> TASK REQUIREMENTS: Retype every line of the items below, keeping each word, capital letter, and punctuation mark unchanged.

> PROVIDED DATA:
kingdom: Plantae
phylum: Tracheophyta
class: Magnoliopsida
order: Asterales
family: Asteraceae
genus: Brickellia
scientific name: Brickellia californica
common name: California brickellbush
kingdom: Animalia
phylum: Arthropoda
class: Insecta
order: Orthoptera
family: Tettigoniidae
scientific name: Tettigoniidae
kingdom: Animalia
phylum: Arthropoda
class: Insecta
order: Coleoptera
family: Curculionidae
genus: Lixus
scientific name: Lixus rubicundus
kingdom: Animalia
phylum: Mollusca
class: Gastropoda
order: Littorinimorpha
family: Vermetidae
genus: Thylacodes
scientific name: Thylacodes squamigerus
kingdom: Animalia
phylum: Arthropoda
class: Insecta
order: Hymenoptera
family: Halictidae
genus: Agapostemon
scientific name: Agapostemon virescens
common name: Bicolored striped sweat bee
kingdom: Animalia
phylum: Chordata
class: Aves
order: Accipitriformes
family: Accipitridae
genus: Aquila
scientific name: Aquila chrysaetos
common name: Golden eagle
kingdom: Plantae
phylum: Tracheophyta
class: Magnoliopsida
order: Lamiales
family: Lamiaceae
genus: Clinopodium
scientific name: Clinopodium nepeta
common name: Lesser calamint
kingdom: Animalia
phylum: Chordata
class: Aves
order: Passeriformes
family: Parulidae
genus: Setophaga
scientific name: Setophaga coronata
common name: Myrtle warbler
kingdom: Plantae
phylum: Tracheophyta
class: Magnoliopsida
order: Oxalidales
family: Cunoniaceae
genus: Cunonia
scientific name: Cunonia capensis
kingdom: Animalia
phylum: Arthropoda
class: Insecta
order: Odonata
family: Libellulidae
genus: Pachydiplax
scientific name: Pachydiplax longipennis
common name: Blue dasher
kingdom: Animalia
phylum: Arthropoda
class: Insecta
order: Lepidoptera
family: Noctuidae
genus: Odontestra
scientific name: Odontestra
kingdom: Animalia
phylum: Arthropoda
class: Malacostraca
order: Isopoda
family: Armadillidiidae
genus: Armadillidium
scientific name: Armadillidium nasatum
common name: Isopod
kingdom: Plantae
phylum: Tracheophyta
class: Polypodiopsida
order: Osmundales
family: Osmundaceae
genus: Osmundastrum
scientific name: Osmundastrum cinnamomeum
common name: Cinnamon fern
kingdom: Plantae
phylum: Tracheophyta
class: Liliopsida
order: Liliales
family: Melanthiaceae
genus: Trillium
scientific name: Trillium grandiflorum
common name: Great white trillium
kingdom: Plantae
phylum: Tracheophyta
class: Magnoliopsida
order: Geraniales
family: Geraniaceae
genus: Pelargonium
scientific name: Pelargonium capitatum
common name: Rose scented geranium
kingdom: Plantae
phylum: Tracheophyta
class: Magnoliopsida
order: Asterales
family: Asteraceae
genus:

> WORKED ANSWER:
kingdom: Plantae
phylum: Tracheophyta
class: Magnoliopsida
order: Asterales
family: Asteraceae
genus: Brickellia
scientific name: Brickellia californica
common name: California brickellbush
kingdom: Animalia
phylum: Arthropoda
class: Insecta
order: Orthoptera
family: Tettigoniidae
scientific name: Tettigoniidae
kingdom: Animalia
phylum: Arthropoda
class: Insecta
order: Coleoptera
family: Curculionidae
genus: Lixus
scientific name: Lixus rubicundus
kingdom: Animalia
phylum: Mollusca
class: Gastropoda
order: Littorinimorpha
family: Vermetidae
genus: Thylacodes
scientific name: Thylacodes squamigerus
kingdom: Animalia
phylum: Arthropoda
class: Insecta
order: Hymenoptera
family: Halictidae
genus: Agapostemon
scientific name: Agapostemon virescens
common name: Bicolored striped sweat bee
kingdom: Animalia
phylum: Chordata
class: Aves
order: Accipitriformes
family: Accipitridae
genus: Aquila
scientific name: Aquila chrysaetos
common name: Golden eagle
kingdom: Plantae
phylum: Tracheophyta
class: Magnoliopsida
order: Lamiales
family: Lamiaceae
genus: Clinopodium
scientific name: Clinopodium nepeta
common name: Lesser calamint
kingdom: Animalia
phylum: Chordata
class: Aves
order: Passeriformes
family: Parulidae
genus: Setophaga
scientific name: Setophaga coronata
common name: Myrtle warbler
kingdom: Plantae
phylum: Tracheophyta
class: Magnoliopsida
order: Oxalidales
family: Cunoniaceae
genus: Cunonia
scientific name: Cunonia capensis
kingdom: Animalia
phylum: Arthropoda
class: Insecta
order: Odonata
family: Libellulidae
genus: Pachydiplax
scientific name: Pachydiplax longipennis
common name: Blue dasher
kingdom: Animalia
phylum: Arthropoda
class: Insecta
order: Lepidoptera
family: Noctuidae
genus: Odontestra
scientific name: Odontestra
kingdom: Animalia
phylum: Arthropoda
class: Malacostraca
order: Isopoda
family: Armadillidiidae
genus: Armadillidium
scientific name: Armadillidium nasatum
common name: Isopod
kingdom: Plantae
phylum: Tracheophyta
class: Polypodiopsida
order: Osmundales
family: Osmundaceae
genus: Osmundastrum
scientific name: Osmundastrum cinnamomeum
common name: Cinnamon fern
kingdom: Plantae
phylum: Tracheophyta
class: Liliopsida
order: Liliales
family: Melanthiaceae
genus: Trillium
scientific name: Trillium grandiflorum
common name: Great white trillium
kingdom: Plantae
phylum: Tracheophyta
class: Magnoliopsida
order: Geraniales
family: Geraniaceae
genus: Pelargonium
scientific name: Pelargonium capitatum
common name: Rose scented geranium
kingdom: Plantae
phylum: Tracheophyta
class: Magnoliopsida
order: Asterales
family: Asteraceae
genus:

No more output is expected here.